Постановка задачи:
Соберите все строки листинга, содержащие строку «label», с учетом регистра.

Входные данные:
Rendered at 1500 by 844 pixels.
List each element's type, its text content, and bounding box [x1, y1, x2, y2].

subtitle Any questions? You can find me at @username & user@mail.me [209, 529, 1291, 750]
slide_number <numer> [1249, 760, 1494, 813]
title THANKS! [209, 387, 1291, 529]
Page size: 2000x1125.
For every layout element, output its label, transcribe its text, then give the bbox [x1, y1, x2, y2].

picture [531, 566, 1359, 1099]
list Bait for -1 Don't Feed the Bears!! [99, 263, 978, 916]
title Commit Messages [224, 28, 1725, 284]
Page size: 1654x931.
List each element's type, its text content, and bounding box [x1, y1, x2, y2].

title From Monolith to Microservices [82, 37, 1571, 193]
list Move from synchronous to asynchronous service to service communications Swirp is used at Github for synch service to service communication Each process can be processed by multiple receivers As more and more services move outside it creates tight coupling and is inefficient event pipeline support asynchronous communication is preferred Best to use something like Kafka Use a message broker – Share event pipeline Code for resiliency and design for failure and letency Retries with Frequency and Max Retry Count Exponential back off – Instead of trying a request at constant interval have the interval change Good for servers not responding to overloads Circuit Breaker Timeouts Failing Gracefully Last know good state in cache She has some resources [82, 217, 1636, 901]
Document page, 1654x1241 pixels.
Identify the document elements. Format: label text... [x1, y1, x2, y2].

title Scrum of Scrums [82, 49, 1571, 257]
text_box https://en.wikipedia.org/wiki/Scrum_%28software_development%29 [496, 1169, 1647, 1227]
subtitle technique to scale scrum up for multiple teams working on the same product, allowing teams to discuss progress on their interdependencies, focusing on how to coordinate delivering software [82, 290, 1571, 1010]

Результат ниже:
For every layout element, output its label, transcribe its text, then give the bbox [x1, y1, x2, y2].
Identify the document elements. Format: label text... [x1, y1, x2, y2].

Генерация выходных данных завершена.